╭─ Exercise input
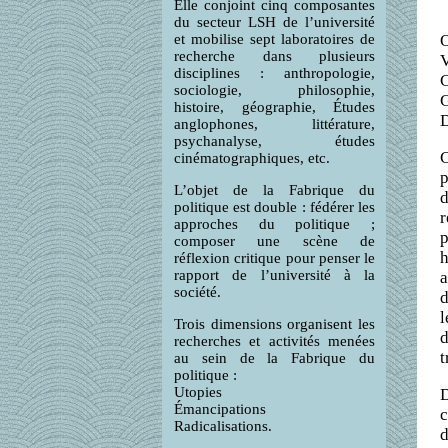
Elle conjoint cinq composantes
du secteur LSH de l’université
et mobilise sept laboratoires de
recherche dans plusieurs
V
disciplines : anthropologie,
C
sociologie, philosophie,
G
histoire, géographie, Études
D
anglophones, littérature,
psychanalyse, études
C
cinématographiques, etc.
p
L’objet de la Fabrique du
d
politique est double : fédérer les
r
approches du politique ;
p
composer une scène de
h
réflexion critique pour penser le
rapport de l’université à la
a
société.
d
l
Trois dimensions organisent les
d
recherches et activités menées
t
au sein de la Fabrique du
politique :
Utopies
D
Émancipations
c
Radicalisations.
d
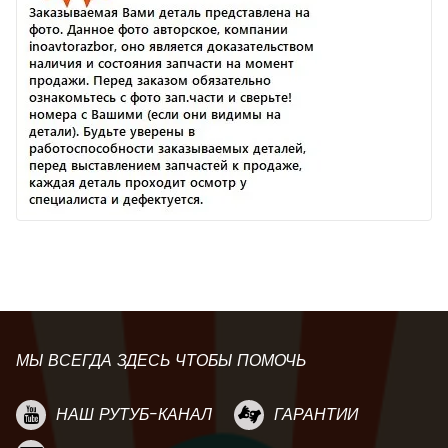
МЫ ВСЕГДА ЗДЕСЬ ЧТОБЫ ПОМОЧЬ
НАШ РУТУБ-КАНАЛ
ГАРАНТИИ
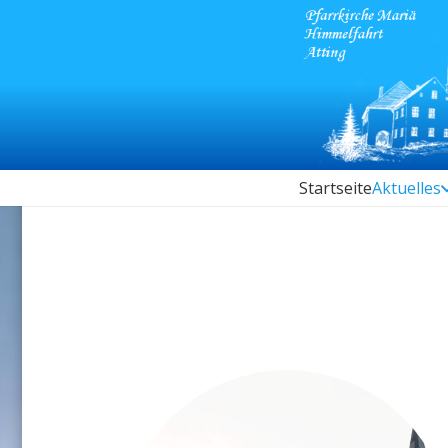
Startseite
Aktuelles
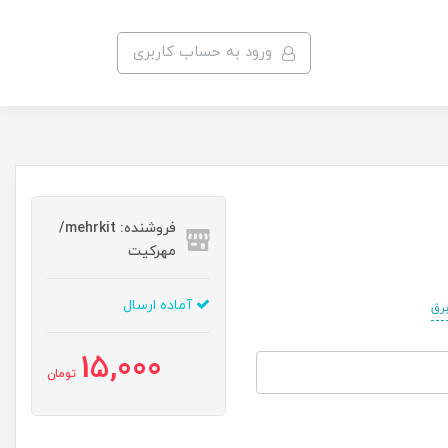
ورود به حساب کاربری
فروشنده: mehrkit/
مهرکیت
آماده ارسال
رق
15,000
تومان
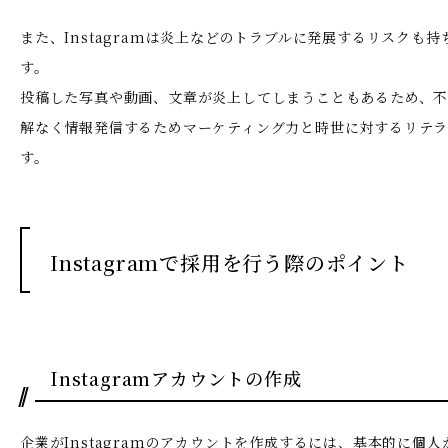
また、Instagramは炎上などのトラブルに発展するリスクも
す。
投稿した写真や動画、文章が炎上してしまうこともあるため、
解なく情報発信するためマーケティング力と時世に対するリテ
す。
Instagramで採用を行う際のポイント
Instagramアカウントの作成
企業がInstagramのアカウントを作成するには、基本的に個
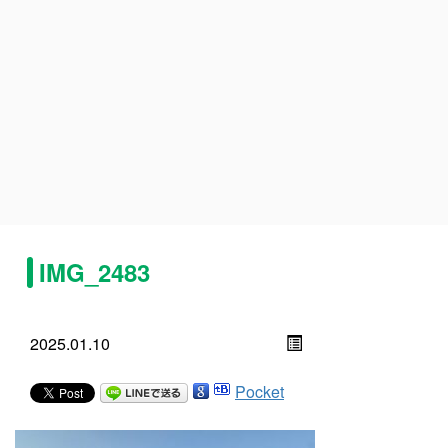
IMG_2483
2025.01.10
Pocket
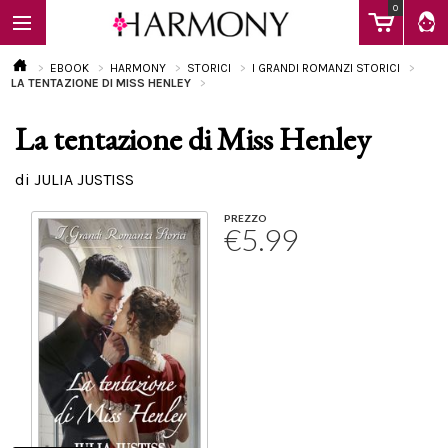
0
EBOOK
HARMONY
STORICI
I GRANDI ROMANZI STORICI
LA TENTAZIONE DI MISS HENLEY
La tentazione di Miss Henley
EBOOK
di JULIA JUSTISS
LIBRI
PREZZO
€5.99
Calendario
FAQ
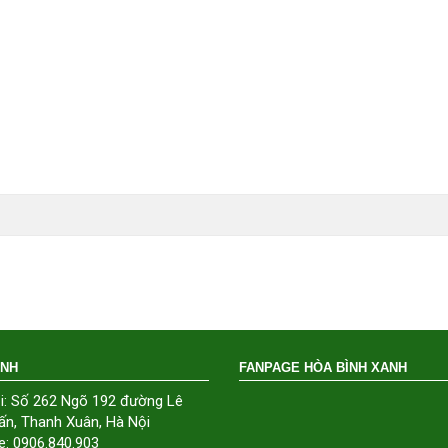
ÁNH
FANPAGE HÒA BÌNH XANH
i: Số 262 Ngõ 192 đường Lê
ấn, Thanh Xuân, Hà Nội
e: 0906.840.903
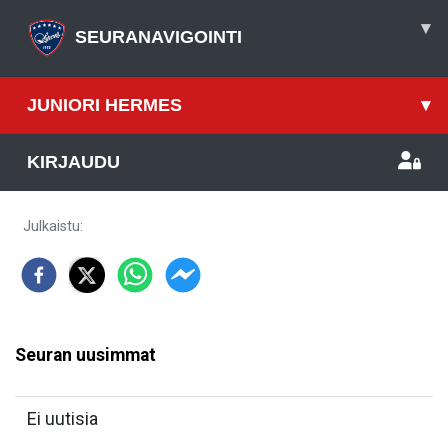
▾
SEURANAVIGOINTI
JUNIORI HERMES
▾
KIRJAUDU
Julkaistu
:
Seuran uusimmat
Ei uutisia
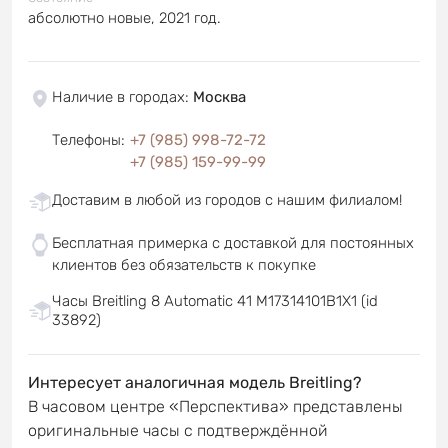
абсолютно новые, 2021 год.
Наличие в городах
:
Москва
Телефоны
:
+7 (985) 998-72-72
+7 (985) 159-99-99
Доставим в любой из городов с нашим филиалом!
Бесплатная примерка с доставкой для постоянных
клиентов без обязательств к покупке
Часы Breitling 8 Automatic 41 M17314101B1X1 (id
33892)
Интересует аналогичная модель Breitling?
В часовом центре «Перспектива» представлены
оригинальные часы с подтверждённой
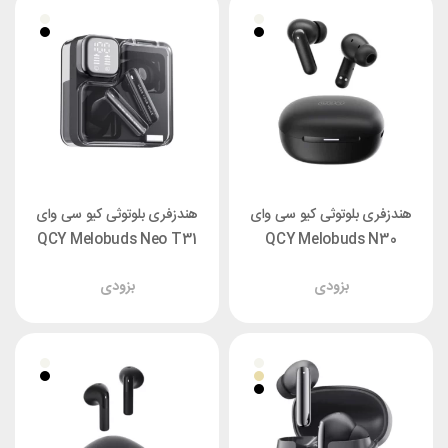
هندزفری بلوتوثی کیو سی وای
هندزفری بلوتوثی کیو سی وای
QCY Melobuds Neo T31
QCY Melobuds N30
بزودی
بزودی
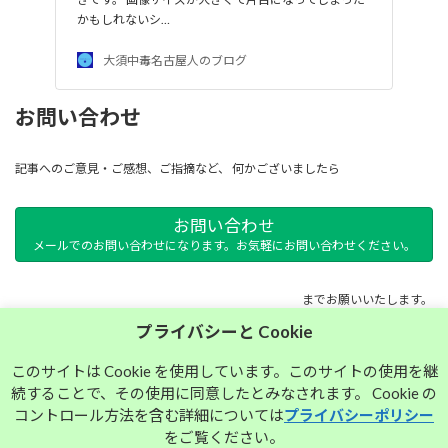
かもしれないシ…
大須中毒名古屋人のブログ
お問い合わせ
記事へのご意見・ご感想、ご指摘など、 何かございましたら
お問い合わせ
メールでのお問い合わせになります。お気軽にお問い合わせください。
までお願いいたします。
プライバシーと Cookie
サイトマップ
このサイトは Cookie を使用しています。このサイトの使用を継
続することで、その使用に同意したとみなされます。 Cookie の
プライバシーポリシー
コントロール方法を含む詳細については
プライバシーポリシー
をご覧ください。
╰─
╭─ Exercise input
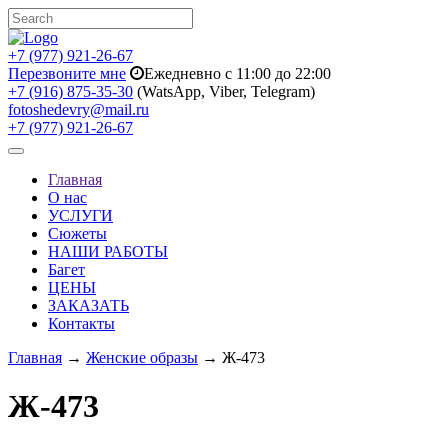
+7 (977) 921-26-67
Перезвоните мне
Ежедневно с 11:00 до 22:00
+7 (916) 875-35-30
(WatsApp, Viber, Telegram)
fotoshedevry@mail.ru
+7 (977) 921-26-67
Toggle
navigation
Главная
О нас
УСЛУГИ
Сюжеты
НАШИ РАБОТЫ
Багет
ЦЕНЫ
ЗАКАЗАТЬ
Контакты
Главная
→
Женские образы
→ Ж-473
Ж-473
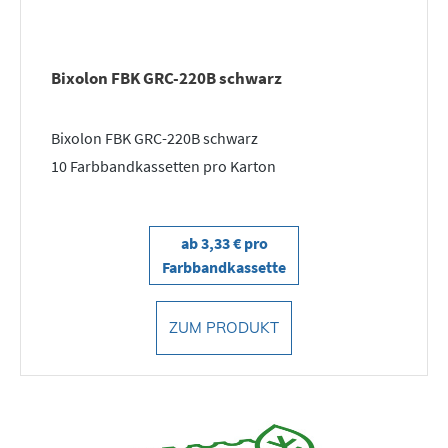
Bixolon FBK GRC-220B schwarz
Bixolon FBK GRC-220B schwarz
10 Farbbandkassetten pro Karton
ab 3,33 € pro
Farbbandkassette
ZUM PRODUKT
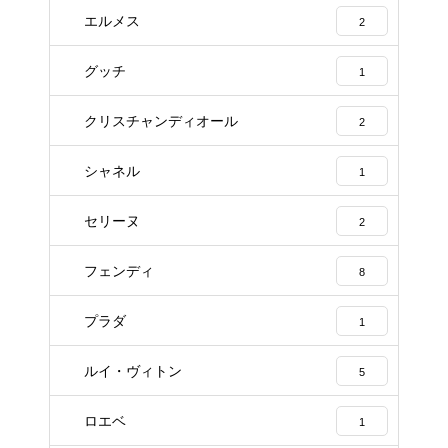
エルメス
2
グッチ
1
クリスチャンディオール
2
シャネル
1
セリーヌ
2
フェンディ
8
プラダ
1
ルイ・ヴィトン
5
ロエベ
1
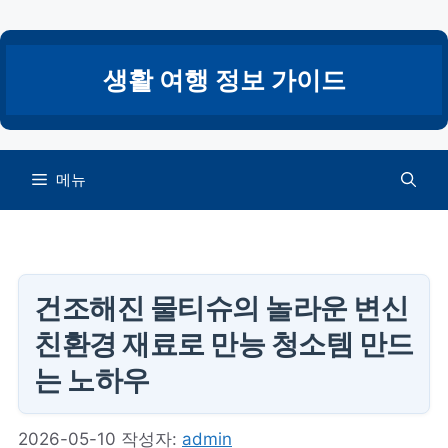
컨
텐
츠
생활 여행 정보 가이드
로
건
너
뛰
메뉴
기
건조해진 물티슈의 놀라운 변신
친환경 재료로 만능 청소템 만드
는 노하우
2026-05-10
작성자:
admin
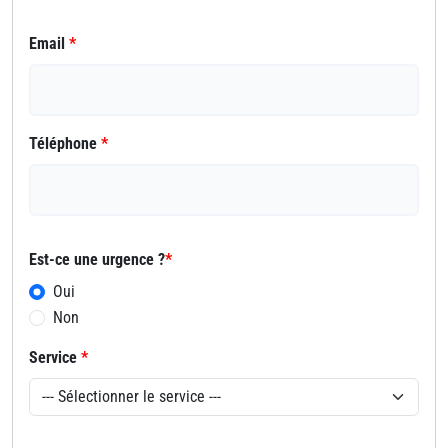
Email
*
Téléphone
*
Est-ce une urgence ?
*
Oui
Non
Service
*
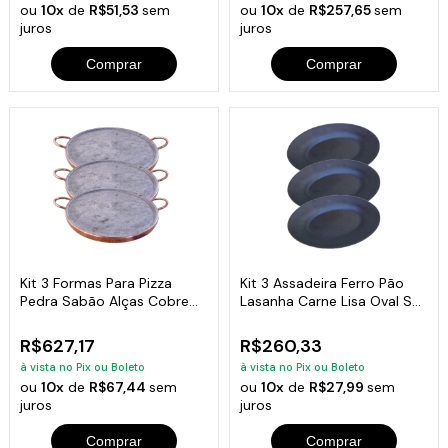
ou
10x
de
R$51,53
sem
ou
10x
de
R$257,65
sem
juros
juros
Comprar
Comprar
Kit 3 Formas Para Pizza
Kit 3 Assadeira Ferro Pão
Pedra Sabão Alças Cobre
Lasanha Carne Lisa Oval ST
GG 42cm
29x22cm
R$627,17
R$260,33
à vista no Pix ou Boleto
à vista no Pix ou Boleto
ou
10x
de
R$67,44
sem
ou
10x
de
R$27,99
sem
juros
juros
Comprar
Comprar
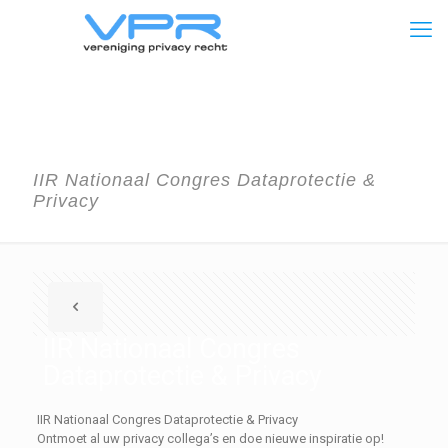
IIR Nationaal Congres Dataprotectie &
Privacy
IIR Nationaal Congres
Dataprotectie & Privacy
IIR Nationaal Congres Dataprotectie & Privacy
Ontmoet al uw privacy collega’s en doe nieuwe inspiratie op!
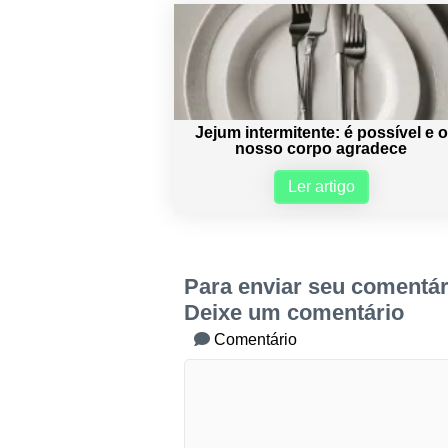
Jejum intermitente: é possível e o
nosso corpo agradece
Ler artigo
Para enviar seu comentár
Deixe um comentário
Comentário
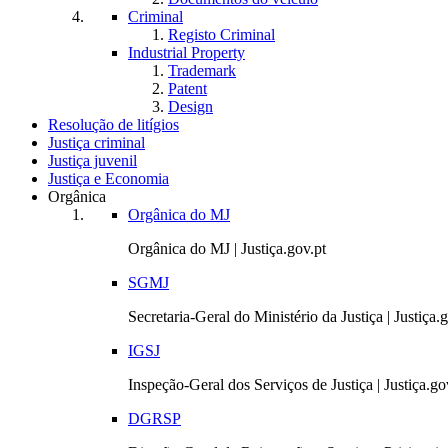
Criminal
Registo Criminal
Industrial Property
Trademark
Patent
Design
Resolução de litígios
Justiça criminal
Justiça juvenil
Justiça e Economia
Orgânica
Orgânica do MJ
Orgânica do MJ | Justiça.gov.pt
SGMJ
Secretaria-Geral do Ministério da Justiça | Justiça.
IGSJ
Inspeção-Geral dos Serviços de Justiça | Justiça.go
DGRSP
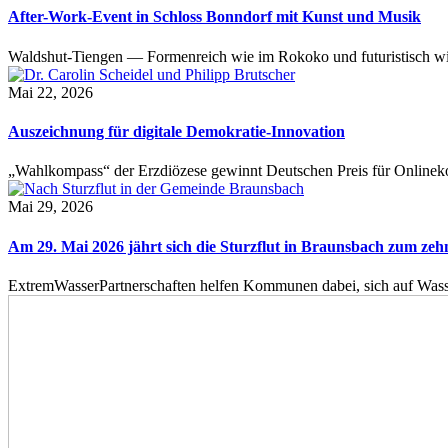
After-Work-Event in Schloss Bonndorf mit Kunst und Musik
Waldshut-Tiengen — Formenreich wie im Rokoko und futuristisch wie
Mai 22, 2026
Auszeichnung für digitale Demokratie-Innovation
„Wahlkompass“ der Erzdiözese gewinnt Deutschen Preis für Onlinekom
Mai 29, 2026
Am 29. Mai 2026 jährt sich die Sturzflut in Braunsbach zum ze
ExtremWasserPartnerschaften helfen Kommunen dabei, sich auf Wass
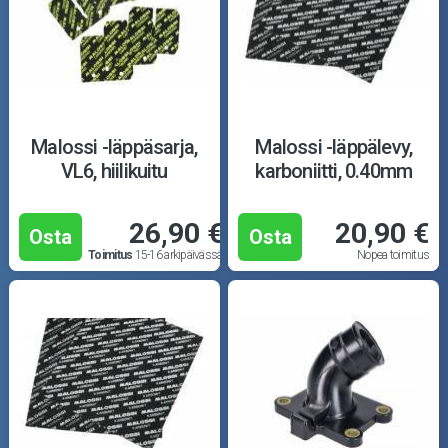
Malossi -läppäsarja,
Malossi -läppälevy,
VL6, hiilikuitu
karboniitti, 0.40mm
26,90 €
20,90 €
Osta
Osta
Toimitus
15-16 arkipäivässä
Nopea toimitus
╰─
╭─ Exercise input
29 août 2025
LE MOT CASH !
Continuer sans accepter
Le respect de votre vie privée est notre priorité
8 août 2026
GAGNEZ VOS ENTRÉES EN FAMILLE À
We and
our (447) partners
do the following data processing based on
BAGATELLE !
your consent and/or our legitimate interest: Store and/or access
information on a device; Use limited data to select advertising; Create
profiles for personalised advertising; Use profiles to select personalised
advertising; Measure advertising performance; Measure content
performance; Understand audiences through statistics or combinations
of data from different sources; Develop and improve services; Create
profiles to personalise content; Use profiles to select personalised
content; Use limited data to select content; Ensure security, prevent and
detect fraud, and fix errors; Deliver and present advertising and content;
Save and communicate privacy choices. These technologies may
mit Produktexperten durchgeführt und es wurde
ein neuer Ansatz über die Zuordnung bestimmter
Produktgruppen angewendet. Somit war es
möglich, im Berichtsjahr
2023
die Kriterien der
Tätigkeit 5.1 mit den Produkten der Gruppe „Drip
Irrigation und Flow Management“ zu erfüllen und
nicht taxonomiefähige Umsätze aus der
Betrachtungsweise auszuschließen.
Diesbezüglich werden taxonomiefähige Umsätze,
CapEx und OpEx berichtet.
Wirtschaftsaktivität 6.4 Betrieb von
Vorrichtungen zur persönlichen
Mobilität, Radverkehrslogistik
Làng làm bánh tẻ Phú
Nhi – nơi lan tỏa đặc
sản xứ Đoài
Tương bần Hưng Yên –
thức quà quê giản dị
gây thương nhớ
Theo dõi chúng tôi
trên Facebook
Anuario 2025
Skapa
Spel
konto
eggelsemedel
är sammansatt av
╰─
What you will do
Restate word for word the lines of the data above that begin at the line with "НАШИ РАБОТЫ" and end at the line with "After-Work-Event in Schloss", keeping both ends and dropping every picture.

Expected answer
НАШИ РАБОТЫ
Багет
ЦЕНЫ
ЗАКАЗАТЬ
Контакты
Главная
→
Женские образы
→ Ж-473
Ж-473
Bixolon FBK GRC-220B schwarz
Bixolon FBK GRC-220B schwarz
10 Farbbandkassetten pro Karton
ab 3,33 € pro
Farbbandkassette
ZUM PRODUKT
エルメス
2
グッチ
1
クリスチャンディオール
2
シャネル
1
セリーヌ
2
フェンディ
8
プラダ
1
ルイ・ヴィトン
5
ロエベ
1
컨
텐
츠
생활 여행 정보 가이드
로
건
너
뛰
메뉴
기
건조해진 물티슈의 놀라운 변신
친환경 재료로 만능 청소템 만드
는 노하우
2026-05-10
작성자:
admin
Email
*
Téléphone
*
Est-ce une urgence ?
*
Oui
Non
Service
*
ou
10x
de
R$51,53
sem
ou
10x
de
R$257,65
sem
juros
juros
Comprar
Comprar
Kit 3 Formas Para Pizza
Kit 3 Assadeira Ferro Pão
Pedra Sabão Alças Cobre
Lasanha Carne Lisa Oval ST
GG 42cm
29x22cm
R$627,17
R$260,33
à vista no Pix ou Boleto
à vista no Pix ou Boleto
ou
10x
de
R$67,44
sem
ou
10x
de
R$27,99
sem
juros
juros
Comprar
Comprar
IIR Nationaal Congres Dataprotectie &
Privacy
IIR Nationaal Congres
Dataprotectie & Privacy
IIR Nationaal Congres Dataprotectie & Privacy
Ontmoet al uw privacy collega’s en doe nieuwe inspiratie op!
Jejum intermitente: é possível e o
nosso corpo agradece
Ler artigo
Para enviar seu comentár
Deixe um comentário
Comentário
Criminal
Registo Criminal
Industrial Property
Trademark
Patent
Design
Resolução de litígios
Justiça criminal
Justiça juvenil
Justiça e Economia
Orgânica
Orgânica do MJ
Orgânica do MJ | Justiça.gov.pt
SGMJ
Secretaria-Geral do Ministério da Justiça | Justiça.
IGSJ
Inspeção-Geral dos Serviços de Justiça | Justiça.go
DGRSP
After-Work-Event in Schloss Bonndorf mit Kunst und Musik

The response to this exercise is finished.